19 Jan 2022
By Ellie Ashton
19 Jan 2022
By Ellie Ashton
In our webinar on Wednesday 19th January, we discussed disciplinary literacy and subject-specific vocabulary!
My brilliant webinar panel, featuring Jennifer Lacey and Chris Teese (Archers Brook School) and Kerry Cawsey (Stockport Academy), shared their insights:
To demonstrate the importance of disciplinary literacy, I used examples of GCSE exam papers from across 9 subjects.
These show the broad diet of reading strategies that students encounter daily and in exams. For example, in English papers, exam questions feature analytical reading – in maths and science papers, reading strategies involve visual representations of data.
More examples can be found in the webinar slides, available at the bottom of the page.
Subject-specific support and disciplinary literacy are highlighted by the Education Endowment Foundation as important for improving literacy, supported by Shanahan and Shanahan who identified that “different reading strategies” are needed and have proven that explicitly teaching these can result in better outcomes.
All of the research featured in my webinar works together to reinforce that improving literacy takes a subject-specific approach!
Ideas to implement were shared by myself, the panel and participants in the chat – there were some fantastic suggestions! Some of the resources shared in my webinar were the Disciplinary Literacy Audit template, and the Disciplinary Literacy tree.
Kerry Cawsey from Stockport Academy discussed reading strategies and the implementation of subject-specific reading across the school, with support from department literacy representatives. In response to this, Katie Vince shared in a comment that in her school, Department Literacy Reps champion subject-specific vocabulary across the curriculum. This is a great idea!
Jennifer Lacey and Chris Teese from Archers Brook School shared ideas around mapping subject-specific vocabulary using schemes of work, word mats and resource packs for students alongside the use of Bedrock Mapper.
We asked our participants: How confident do you feel that you fully understand disciplinary literacy?
38% of teachers stated they know a little, but were keen to know more. 18% were not confident at all. In fact, 0 of our attendees stated they felt very confident about disciplinary literacy! At the end of the webinar, 88% of attendees felt more confident on disciplinary literacy than before, which is fantastic!
For me, this highlighted a need for more disciplinary literacy CPD within schools. That’s why I have made the templates and resources on my slides free for schools to use as part of their CPD! Please find the slides as a PDF at the bottom of the page.

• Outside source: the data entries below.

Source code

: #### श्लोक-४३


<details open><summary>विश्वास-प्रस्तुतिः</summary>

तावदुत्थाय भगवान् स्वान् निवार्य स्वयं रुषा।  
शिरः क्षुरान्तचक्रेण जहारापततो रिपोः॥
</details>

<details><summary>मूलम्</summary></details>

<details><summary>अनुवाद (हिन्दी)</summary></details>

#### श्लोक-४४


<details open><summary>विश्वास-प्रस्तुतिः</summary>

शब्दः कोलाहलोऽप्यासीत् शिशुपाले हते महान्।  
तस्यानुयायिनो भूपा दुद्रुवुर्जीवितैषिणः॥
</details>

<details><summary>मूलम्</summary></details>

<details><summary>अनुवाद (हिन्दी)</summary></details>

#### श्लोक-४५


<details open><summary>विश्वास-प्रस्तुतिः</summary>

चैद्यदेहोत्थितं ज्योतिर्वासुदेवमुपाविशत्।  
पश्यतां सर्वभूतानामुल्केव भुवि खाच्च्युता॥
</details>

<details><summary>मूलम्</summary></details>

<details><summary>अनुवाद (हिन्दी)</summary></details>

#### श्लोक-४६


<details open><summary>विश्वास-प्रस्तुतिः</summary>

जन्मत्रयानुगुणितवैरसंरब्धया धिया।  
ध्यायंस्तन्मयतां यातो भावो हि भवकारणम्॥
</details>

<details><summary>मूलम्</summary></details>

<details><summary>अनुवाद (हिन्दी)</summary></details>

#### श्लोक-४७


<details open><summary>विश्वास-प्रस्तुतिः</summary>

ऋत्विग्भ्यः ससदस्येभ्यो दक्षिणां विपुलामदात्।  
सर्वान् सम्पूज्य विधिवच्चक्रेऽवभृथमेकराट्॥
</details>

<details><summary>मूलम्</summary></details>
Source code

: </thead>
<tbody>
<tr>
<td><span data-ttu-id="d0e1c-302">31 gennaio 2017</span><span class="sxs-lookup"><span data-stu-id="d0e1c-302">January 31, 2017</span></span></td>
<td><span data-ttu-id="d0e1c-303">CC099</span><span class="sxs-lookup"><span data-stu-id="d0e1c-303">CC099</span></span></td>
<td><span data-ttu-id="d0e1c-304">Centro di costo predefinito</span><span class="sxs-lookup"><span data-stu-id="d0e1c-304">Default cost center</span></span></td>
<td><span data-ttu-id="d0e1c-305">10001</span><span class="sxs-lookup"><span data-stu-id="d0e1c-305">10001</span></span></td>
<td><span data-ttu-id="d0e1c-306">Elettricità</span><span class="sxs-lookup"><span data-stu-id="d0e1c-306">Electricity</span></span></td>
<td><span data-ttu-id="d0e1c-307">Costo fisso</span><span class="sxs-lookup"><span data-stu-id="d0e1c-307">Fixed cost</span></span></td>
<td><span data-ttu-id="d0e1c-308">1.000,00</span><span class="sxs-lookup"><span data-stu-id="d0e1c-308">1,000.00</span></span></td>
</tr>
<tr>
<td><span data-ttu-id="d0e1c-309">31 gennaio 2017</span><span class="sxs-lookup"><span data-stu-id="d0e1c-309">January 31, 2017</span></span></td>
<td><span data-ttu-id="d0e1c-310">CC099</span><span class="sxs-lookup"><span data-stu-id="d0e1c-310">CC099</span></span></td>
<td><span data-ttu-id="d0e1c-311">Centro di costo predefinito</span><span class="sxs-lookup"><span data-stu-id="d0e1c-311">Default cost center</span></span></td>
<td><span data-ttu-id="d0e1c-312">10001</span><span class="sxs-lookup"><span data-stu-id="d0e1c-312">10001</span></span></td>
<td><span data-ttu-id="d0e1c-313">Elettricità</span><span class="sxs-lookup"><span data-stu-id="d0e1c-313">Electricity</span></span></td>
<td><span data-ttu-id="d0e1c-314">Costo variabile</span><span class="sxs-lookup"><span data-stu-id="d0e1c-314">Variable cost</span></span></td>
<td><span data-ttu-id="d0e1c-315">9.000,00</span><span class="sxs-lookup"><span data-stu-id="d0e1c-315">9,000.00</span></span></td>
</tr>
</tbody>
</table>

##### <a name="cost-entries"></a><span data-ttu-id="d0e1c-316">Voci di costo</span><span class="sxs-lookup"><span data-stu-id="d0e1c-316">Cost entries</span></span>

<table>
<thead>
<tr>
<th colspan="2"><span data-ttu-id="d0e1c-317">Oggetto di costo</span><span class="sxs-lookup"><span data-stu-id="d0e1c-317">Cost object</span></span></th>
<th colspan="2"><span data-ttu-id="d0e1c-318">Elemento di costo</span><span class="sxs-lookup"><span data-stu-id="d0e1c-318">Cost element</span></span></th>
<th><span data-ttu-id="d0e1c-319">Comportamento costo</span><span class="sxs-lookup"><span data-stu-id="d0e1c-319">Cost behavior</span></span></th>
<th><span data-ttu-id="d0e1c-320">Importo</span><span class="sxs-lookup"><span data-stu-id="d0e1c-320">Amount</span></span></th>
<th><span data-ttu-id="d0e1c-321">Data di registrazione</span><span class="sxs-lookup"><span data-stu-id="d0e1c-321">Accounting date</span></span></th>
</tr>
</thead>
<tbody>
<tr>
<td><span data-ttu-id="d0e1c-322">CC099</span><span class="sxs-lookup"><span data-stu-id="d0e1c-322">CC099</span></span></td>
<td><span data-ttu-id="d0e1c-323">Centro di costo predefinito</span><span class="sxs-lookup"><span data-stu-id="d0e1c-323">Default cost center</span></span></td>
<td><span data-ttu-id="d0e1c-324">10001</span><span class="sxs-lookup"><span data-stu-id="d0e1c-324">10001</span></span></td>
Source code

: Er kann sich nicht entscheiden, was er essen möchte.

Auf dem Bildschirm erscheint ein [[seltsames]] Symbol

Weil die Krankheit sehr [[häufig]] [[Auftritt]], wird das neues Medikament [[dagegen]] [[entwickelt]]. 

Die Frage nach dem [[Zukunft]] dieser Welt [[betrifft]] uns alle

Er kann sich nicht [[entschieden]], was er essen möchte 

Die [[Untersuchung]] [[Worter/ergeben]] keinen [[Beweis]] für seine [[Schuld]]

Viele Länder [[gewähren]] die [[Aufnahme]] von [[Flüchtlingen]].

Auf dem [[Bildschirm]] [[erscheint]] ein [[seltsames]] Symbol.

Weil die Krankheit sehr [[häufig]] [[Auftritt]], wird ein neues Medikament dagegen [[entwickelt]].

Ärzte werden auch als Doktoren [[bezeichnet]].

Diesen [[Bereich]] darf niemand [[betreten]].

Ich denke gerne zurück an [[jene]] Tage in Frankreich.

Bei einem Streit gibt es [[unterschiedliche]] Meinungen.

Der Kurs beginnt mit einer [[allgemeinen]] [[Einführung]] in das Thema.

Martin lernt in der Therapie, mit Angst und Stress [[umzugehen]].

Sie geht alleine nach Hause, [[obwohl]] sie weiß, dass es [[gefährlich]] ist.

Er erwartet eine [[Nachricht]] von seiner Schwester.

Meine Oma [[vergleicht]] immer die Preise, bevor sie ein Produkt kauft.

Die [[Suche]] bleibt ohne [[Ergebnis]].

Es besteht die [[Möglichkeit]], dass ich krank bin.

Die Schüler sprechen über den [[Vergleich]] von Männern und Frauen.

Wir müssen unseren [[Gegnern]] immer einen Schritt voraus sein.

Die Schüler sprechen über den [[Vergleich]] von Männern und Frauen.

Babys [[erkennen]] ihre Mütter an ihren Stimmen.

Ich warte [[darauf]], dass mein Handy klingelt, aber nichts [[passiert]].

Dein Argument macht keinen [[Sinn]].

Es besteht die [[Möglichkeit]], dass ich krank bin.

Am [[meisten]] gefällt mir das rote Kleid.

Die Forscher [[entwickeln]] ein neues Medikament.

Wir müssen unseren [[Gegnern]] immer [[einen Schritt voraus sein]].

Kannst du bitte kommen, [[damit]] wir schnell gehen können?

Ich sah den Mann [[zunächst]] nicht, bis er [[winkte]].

The best thing about these webinar spaces is that it provides room for people to learn from each other. I really enjoyed hearing about other schools’ literacy journey and their strategies to create language-rich communities – it was really inspirational!
Whether connecting about disciplinary literacy is done through CPD, Bedrock Mapper or webinar spaces, teachers are more passionate than ever to make disciplinary literacy a priority for their students – and now they can use a beautiful tree template to do it!